Despite major improvements in hygiene, quality of food and water, and advanced methods to detect antimicrobial resistant pathogens, these agents continue to pose a tremendous burden by them on public health agencies. By 2050, death due to infection by such resistant bacteria is predicted to be more common than due to cancer. In the standard telling, the problem of antibiotic resistance has simple causes. Doctors have overprescribed antibiotics for problems for which they are not suitable and farmers have overused antibiotics in animal feed in such a way as to both favor the origin of resistance and permit its maintenance. In this telling, the way forward to a world in which our antibiotics remain useful requires us “simply” to more sensibly manage the use of antibiotics.
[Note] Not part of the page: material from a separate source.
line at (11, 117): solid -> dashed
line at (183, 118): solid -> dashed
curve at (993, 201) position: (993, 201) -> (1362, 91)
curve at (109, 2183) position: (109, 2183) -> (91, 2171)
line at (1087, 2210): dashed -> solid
Of course, there is nothing simple about achieving such a goal, but at least in theory it seems conceptually possible and, in fact, some countries have both reduced use of antibiotics and, in doing so, reduced the prevalence of resistant bacteria in some settings, such as hospitals. A key component of this narrative is the idea that the plasmids that encode resistance are costly for bacteria to maintain. In the absence of antibiotics, those plasmids should become more rare (and the bacteria that have them, disadvantaged). Yet, one set of observations seems at odds with this narrative. Namely, resistant bacteria have, increasingly, been found in natural environments far from anthropogenic selective pressures that might favor their persistence. These anecdotes are now numerous and present a serious challenge to our understanding of antibiotic resistance. We seek to explore the possibility that some conditions in nature also favor the persistence of antibiotic resistance. Such conditions might both be important to understanding how to mitigate antibiotic resistance and useful for prediction the location of novel antibiotics.

 

Publications:

Balbin MM, Hull D, Guest C, et al. (2020). Antimicrobial resistance and virulence factors profile of Salmonella spp. and Escherichia coli isolated from different environments exposed to anthropogenic activitiesJournal of Global Antimicrobial Resistance 22: 578-583.